250-Kilo-Fliegerbombe in Dresden entschärft – 18.000 Menschen mussten fliehen
Zweiter Weltkrieg: Bombe in Dresden entschärft - Zünder vor Ort detoniert - 250-Kilo-Fliegerbombe in Dresden entschärft – 18.000 Menschen mussten fliehen
Bei einer routinemäßigen Munitionsüberprüfung wurde in der Dresdner Innenstadt eine nicht explodierte Fliegerbombe aus dem Zweiten Weltkrieg entdeckt. Der 250 Kilogramm schwere Sprengkörper, der in der Nähe der eingestürzten Carolabrücke gefunden wurde, zwang die Behörden, 18.000 Anwohner zu evakuieren, während Experten daran arbeiteten, die Gefahr zu beseitigen.
Die Bombe befand sich auf der Neustädter Seite der Elbe, unweit der Überreste der Carolabrücke. Anders als viele Kriegsrelikte verfügte dieser Sprengkörper nur über einen einzigen Zünder – was ihn nicht weniger gefährlich, aber einfacher konstruiert machte.

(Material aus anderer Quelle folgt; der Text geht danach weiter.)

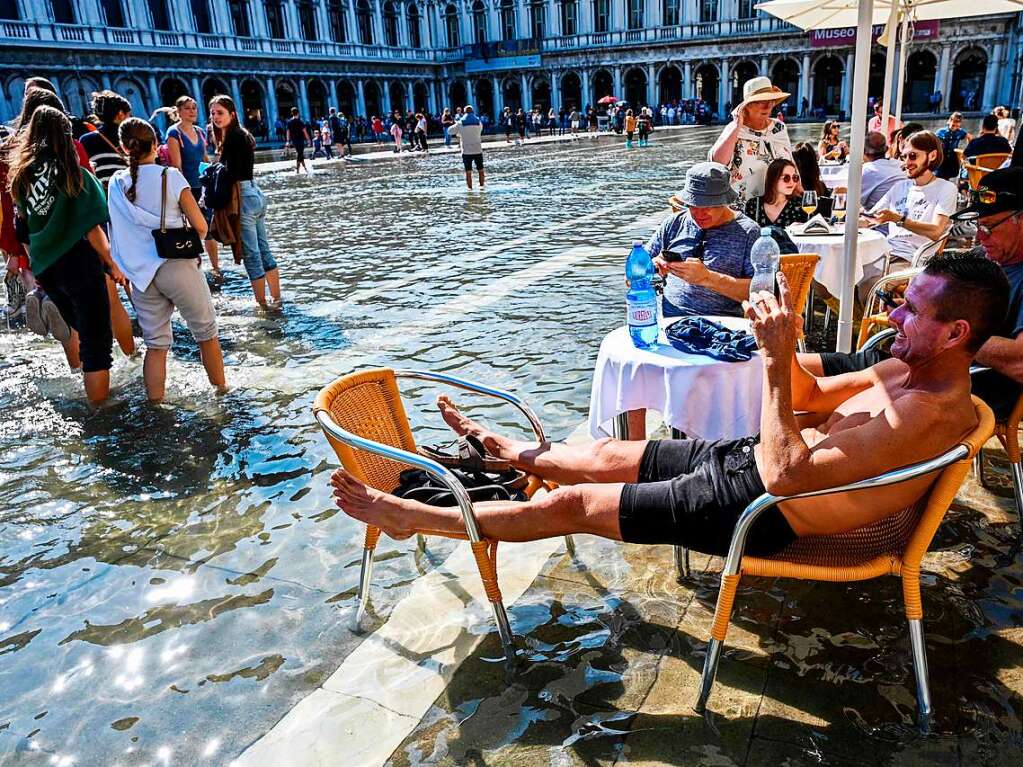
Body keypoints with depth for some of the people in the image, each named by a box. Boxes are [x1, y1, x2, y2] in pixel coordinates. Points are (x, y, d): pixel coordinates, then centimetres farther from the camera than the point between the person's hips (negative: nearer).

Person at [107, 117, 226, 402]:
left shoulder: (116, 184, 4)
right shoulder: (170, 177, -7)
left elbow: (119, 229, 6)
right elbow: (200, 226, -7)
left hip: (141, 274, 4)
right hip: (178, 267, -4)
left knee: (155, 344, 10)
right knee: (206, 332, 12)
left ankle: (155, 404, 10)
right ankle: (221, 390, 22)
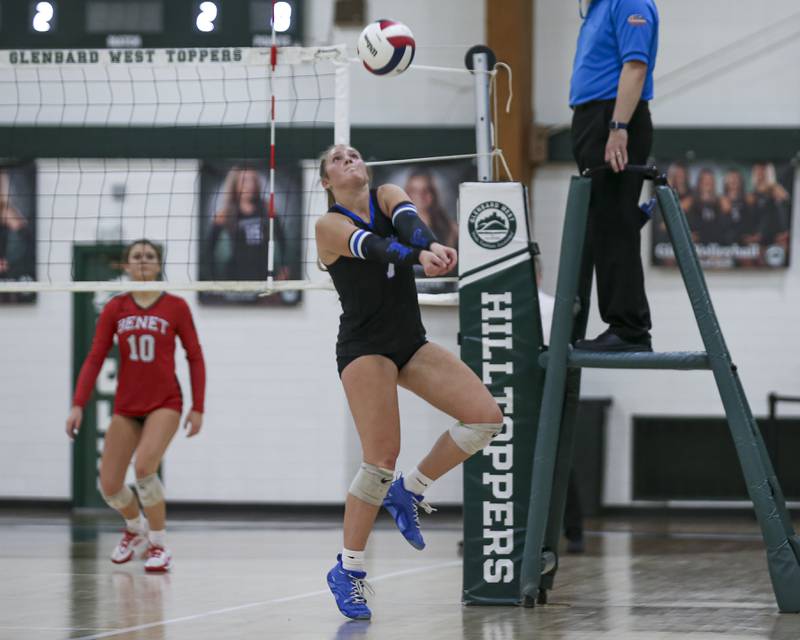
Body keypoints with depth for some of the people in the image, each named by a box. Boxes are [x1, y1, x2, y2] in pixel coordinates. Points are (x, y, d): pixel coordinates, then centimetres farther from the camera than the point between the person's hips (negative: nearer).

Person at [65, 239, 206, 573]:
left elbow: (195, 358, 1)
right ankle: (135, 528, 34)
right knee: (109, 485, 0)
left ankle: (159, 545, -9)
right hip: (126, 405, 3)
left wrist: (198, 407, -4)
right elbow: (94, 359, 0)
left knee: (144, 467, -26)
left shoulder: (175, 306, -3)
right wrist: (78, 405, -9)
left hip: (165, 402, -3)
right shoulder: (115, 308, 2)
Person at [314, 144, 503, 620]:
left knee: (486, 416, -9)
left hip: (411, 342, 6)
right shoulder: (329, 225, -5)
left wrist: (432, 245, -41)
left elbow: (409, 221, -17)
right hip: (364, 346, -6)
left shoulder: (386, 196, 7)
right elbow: (374, 246, -27)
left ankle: (409, 492, 8)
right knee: (382, 458, -16)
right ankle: (349, 570, -4)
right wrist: (420, 256, -47)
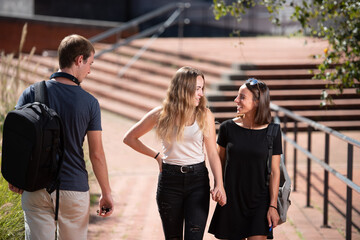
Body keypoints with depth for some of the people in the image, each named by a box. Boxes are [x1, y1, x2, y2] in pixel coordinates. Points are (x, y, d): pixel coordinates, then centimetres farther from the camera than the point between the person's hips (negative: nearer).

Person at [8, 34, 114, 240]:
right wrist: (106, 193, 5)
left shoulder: (31, 93, -2)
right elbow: (96, 154, -5)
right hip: (74, 188, -1)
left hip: (35, 188, 1)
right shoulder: (90, 103, -7)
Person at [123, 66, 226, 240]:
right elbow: (129, 138, 11)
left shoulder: (205, 115, 0)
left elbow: (212, 153, -2)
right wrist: (156, 156, 8)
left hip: (198, 180, -1)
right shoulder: (161, 114, -1)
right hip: (170, 179, 1)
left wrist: (219, 184, -14)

Die Polizei richtete umgehend eine Sperrzone mit einem Radius von 1.000 Metern ein. Der Zünder, der als gefährlichster Teil der Bombe galt, war zu instabil, um ihn manuell zu entschärfen. Stattdessen setzte das Kampmittelräumteam einen Hochdruck-Wasserstrahlschneider ein, um ihn vorsichtig zu entfernen.
Wäre dieses Verfahren gescheitert, hätte als letzte Möglichkeit nur noch eine kontrollierte Sprengung vor Ort in Frage gestanden. Eine solche Detonation hätte weitreichende Zerstörungen verursacht. Glücklicherweise gelang die Aktion, und der Zünder wurde vor Ort zerstört, wobei nur ein kleines Fragment zurückblieb. Der gesamte Einsatz dauerte lediglich zwei Stunden.
Die erfolgreiche Entschärfung verhinderte eine mögliche Katastrophe in einem dicht besiedelten Gebiet. Nach Beseitigung der Gefahr durften die Anwohner in ihre Häuser zurückkehren. Die Behörden bestätigten, dass von der Fundstelle keine weiteren Risiken mehr ausgingen.